Stanley Garn, professor emeritus of nutrition in the School of Public Health, professor emeritus of anthropology in LSA and emeritus fellow in the Center for Human Growth and Development, died of complications from peripheral vascular disease on Aug. 31 in Ann Arbor. He was 84.

(Photo courtesy Center For Human Growth and Development)

Garn was a prolific author and researcher, authority on a multitude of topics in human biology, and an engaging personality with a wide acquaintance at the University, former colleagues say. He was elected to the National Academy of Sciences in 1976, and in 1988 the American Association of Physical Anthropologists honored him with their Charles R. Darwin Lifetime Achievement Award. In 2002 the Human Biology Council honored him with the Franz Boas award.

Garn, born Oct. 27, 1922 in New London, Conn., studied anthropology at Harvard University (A.B. ’42, A.M. ’47 and Ph.D. ’48), with a cohort of students who would found most of the country’s Ph.D. programs in physical anthropology. Garn’s dissertation on human hair was the first of his many contributions to human biology.

Garn’s practical skills let him move easily from research to shop or laboratory. During 1942-44 he was a research associate in chemical engineering at the Chemical Warfare Service of the Massachusetts Institute of Technology, where he designed gas masks to fit the variety of faces of service men and women. During 1946-47 Garn worked as a technical editor at the Polaroid Corp. He undertook primary field research in the Aleutian Islands on a medical and anthropological expedition in 1948.
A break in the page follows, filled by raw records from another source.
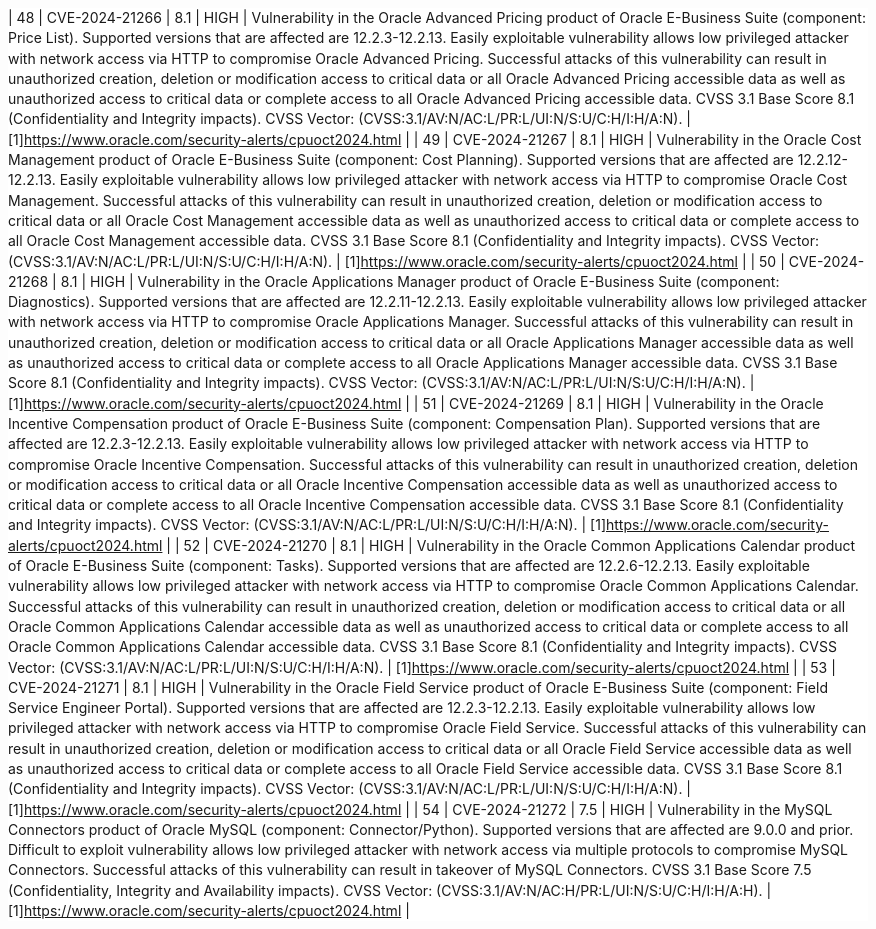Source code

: | 48 | CVE-2024-21266 | 8.1  | HIGH | Vulnerability in the Oracle Advanced Pricing product of Oracle E-Business Suite (component: Price List).  Supported versions that are affected are 12.2.3-12.2.13. Easily exploitable vulnerability allows low privileged attacker with network access via HTTP to compromise Oracle Advanced Pricing.  Successful attacks of this vulnerability can result in  unauthorized creation, deletion or modification access to critical data or all Oracle Advanced Pricing accessible data as well as  unauthorized access to critical data or complete access to all Oracle Advanced Pricing accessible data. CVSS 3.1 Base Score 8.1 (Confidentiality and Integrity impacts).  CVSS Vector: (CVSS:3.1/AV:N/AC:L/PR:L/UI:N/S:U/C:H/I:H/A:N). | [1]https://www.oracle.com/security-alerts/cpuoct2024.html |
| 49 | CVE-2024-21267 | 8.1  | HIGH | Vulnerability in the Oracle Cost Management product of Oracle E-Business Suite (component: Cost Planning).  Supported versions that are affected are 12.2.12-12.2.13. Easily exploitable vulnerability allows low privileged attacker with network access via HTTP to compromise Oracle Cost Management.  Successful attacks of this vulnerability can result in  unauthorized creation, deletion or modification access to critical data or all Oracle Cost Management accessible data as well as  unauthorized access to critical data or complete access to all Oracle Cost Management accessible data. CVSS 3.1 Base Score 8.1 (Confidentiality and Integrity impacts).  CVSS Vector: (CVSS:3.1/AV:N/AC:L/PR:L/UI:N/S:U/C:H/I:H/A:N). | [1]https://www.oracle.com/security-alerts/cpuoct2024.html |
| 50 | CVE-2024-21268 | 8.1  | HIGH | Vulnerability in the Oracle Applications Manager product of Oracle E-Business Suite (component: Diagnostics).  Supported versions that are affected are 12.2.11-12.2.13. Easily exploitable vulnerability allows low privileged attacker with network access via HTTP to compromise Oracle Applications Manager.  Successful attacks of this vulnerability can result in  unauthorized creation, deletion or modification access to critical data or all Oracle Applications Manager accessible data as well as  unauthorized access to critical data or complete access to all Oracle Applications Manager accessible data. CVSS 3.1 Base Score 8.1 (Confidentiality and Integrity impacts).  CVSS Vector: (CVSS:3.1/AV:N/AC:L/PR:L/UI:N/S:U/C:H/I:H/A:N). | [1]https://www.oracle.com/security-alerts/cpuoct2024.html |
| 51 | CVE-2024-21269 | 8.1  | HIGH | Vulnerability in the Oracle Incentive Compensation product of Oracle E-Business Suite (component: Compensation Plan).  Supported versions that are affected are 12.2.3-12.2.13. Easily exploitable vulnerability allows low privileged attacker with network access via HTTP to compromise Oracle Incentive Compensation.  Successful attacks of this vulnerability can result in  unauthorized creation, deletion or modification access to critical data or all Oracle Incentive Compensation accessible data as well as  unauthorized access to critical data or complete access to all Oracle Incentive Compensation accessible data. CVSS 3.1 Base Score 8.1 (Confidentiality and Integrity impacts).  CVSS Vector: (CVSS:3.1/AV:N/AC:L/PR:L/UI:N/S:U/C:H/I:H/A:N). | [1]https://www.oracle.com/security-alerts/cpuoct2024.html |
| 52 | CVE-2024-21270 | 8.1  | HIGH | Vulnerability in the Oracle Common Applications Calendar product of Oracle E-Business Suite (component: Tasks).  Supported versions that are affected are 12.2.6-12.2.13. Easily exploitable vulnerability allows low privileged attacker with network access via HTTP to compromise Oracle Common Applications Calendar.  Successful attacks of this vulnerability can result in  unauthorized creation, deletion or modification access to critical data or all Oracle Common Applications Calendar accessible data as well as  unauthorized access to critical data or complete access to all Oracle Common Applications Calendar accessible data. CVSS 3.1 Base Score 8.1 (Confidentiality and Integrity impacts).  CVSS Vector: (CVSS:3.1/AV:N/AC:L/PR:L/UI:N/S:U/C:H/I:H/A:N). | [1]https://www.oracle.com/security-alerts/cpuoct2024.html |
| 53 | CVE-2024-21271 | 8.1  | HIGH | Vulnerability in the Oracle Field Service product of Oracle E-Business Suite (component: Field Service Engineer Portal).  Supported versions that are affected are 12.2.3-12.2.13. Easily exploitable vulnerability allows low privileged attacker with network access via HTTP to compromise Oracle Field Service.  Successful attacks of this vulnerability can result in  unauthorized creation, deletion or modification access to critical data or all Oracle Field Service accessible data as well as  unauthorized access to critical data or complete access to all Oracle Field Service accessible data. CVSS 3.1 Base Score 8.1 (Confidentiality and Integrity impacts).  CVSS Vector: (CVSS:3.1/AV:N/AC:L/PR:L/UI:N/S:U/C:H/I:H/A:N). | [1]https://www.oracle.com/security-alerts/cpuoct2024.html |
| 54 | CVE-2024-21272 | 7.5  | HIGH | Vulnerability in the MySQL Connectors product of Oracle MySQL (component: Connector/Python).  Supported versions that are affected are 9.0.0 and prior. Difficult to exploit vulnerability allows low privileged attacker with network access via multiple protocols to compromise MySQL Connectors.  Successful attacks of this vulnerability can result in takeover of MySQL Connectors. CVSS 3.1 Base Score 7.5 (Confidentiality, Integrity and Availability impacts).  CVSS Vector: (CVSS:3.1/AV:N/AC:H/PR:L/UI:N/S:U/C:H/I:H/A:H). | [1]https://www.oracle.com/security-alerts/cpuoct2024.html |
In 1952 he joined the departments of Physical Growth and Genetics at the Fels Research Institute in Yellow Springs, Ohio, and was appointed in the Anthropology Department at Antioch College. Fels was the center for what became the largest and longest continuous study of human growth in the world. There, Garn produced landmark studies of fat and fat patterning, skeletal maturation, anthropometrics, and the gain and loss of bone tissue with age. His work on tooth calcification and eruption in Fels subjects made him one of the founders of the field of dental anthropology. His book “Human Races” (1961), attempted to show the shallow knowledge of human diversity and to put the concept in a scientific context of geographic variation and evolution.

The Center for Human Growth and Development recruited Garn in the late 1960s, uniting him with colleagues with similar interests. During his tenure, from 1968 to his retirement in 1992, Garn investigated development of bones and teeth, anthropometrics, fatness, serum markers, fetal development, pregnancy, birth weight and the familial, economic and nutritional factors that affected them. His productivity also was legendary, amounting to more than 800 publications; these included both books and review articles, but primarily consisted of original research.
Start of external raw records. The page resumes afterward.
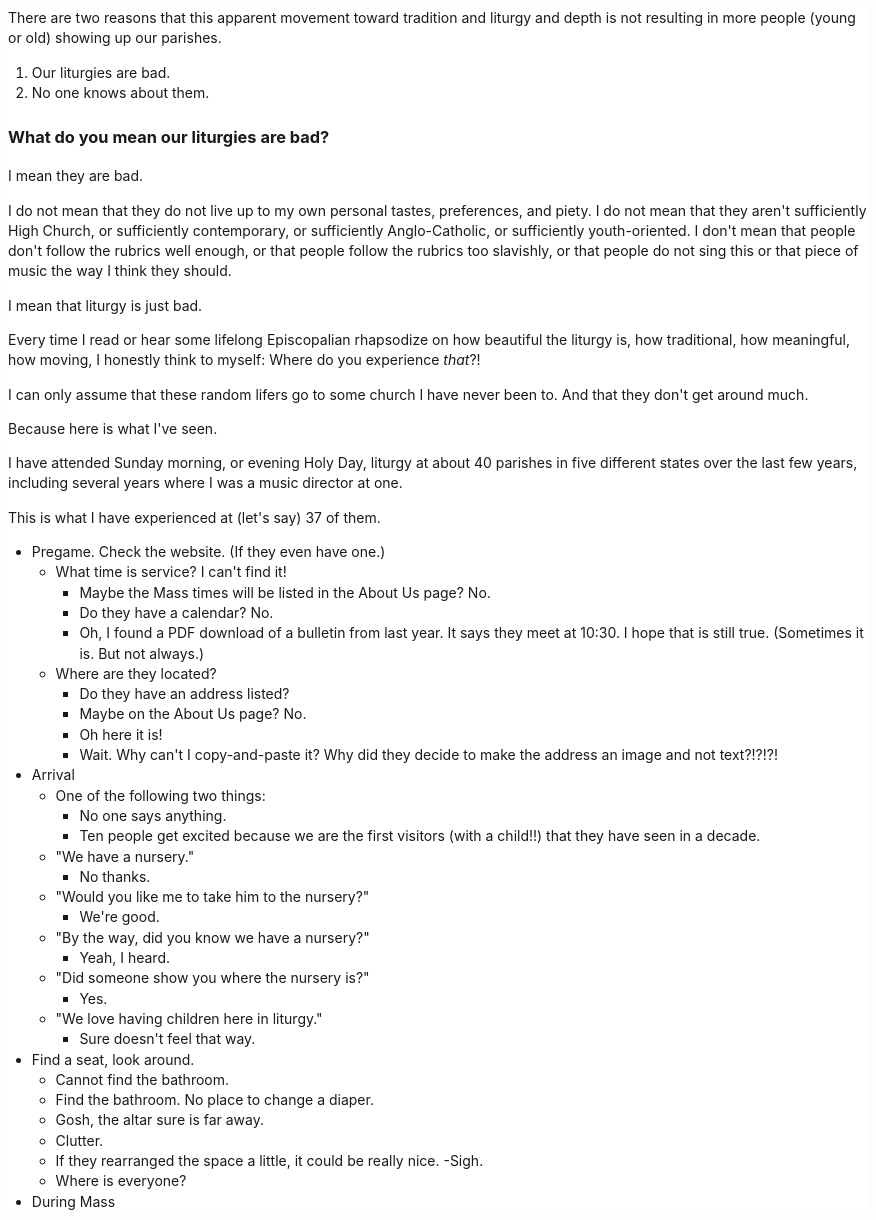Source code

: There are two reasons that this apparent movement toward tradition and liturgy and depth is not resulting in more people (young or old) showing up our parishes.

1. Our liturgies are bad.
2. No one knows about them.

### What do you mean our liturgies are bad?

I mean they are bad.

I do not mean that they do not live up to my own personal tastes, preferences, and piety. I do not mean that they aren't sufficiently High Church, or sufficiently contemporary, or sufficiently Anglo-Catholic, or sufficiently youth-oriented. I don't mean that people don't follow the rubrics well enough, or that people follow the rubrics too slavishly, or that people do not sing this or that piece of music the way I think they should.

I mean that liturgy is just bad.

Every time I read or hear some lifelong Episcopalian rhapsodize on how beautiful the liturgy is, how traditional, how meaningful, how moving, I honestly think to myself: Where do you experience _that_?!

I can only assume that these random lifers go to some church I have never been to. And that they don't get around much.

Because here is what I've seen.

I have attended Sunday morning, or evening Holy Day, liturgy at about 40 parishes in five different states over the last few years, including several years where I was a music director at one.

This is what I have experienced at (let's say) 37 of them.

 - Pregame. Check the website. (If they even have one.)
    - What time is service? I can't find it!
       - Maybe the Mass times will be listed in the About Us page? No. 
       - Do they have a calendar? No.
       - Oh, I found a PDF download of a bulletin from last year. It says they meet at 10:30. I hope that is still true. (Sometimes it is. But not always.)
    - Where are they located?
       - Do they have an address listed?
       - Maybe on the About Us page? No.
       - Oh here it is!
       - Wait. Why can't I copy-and-paste it? Why did they decide to make the address an image and not text?!?!?!
 - Arrival
    - One of the following two things:
       - No one says anything.
       - Ten people get excited because we are the first visitors (with a child!!) that they have seen in a decade.
    - "We have a nursery."
       - No thanks.
    - "Would you like me to take him to the nursery?"
       - We're good.
    - "By the way, did you know we have a nursery?"
       - Yeah, I heard.
    - "Did someone show you where the nursery is?"
       - Yes.
    - "We love having children here in liturgy."
       - Sure doesn't feel that way.
 - Find a seat, look around.
    - Cannot find the bathroom.
    - Find the bathroom. No place to change a diaper.
    - Gosh, the altar sure is far away.
    - Clutter.
    - If they rearranged the space a little, it could be really nice.
          -Sigh.
    - Where is everyone?
 - During Mass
Garn was a hands-on teacher who instructed graduate students in every aspect of scientific research and publication. He was unfailingly enthusiastic about science and research, and generous with his time and attention, students say.

Survivors include his wife, Priscilla Crozier Garn, children Barbara and Bill Garn of California, and brother-in-law Professor C. Loring Brace of U-M. A memorial service is set for 2 p.m. Sept. 29 at the Glacier Hills Retirement Community, Kaye Hansen Room, 1200 Earhart Road, Ann Arbor, MI 48105.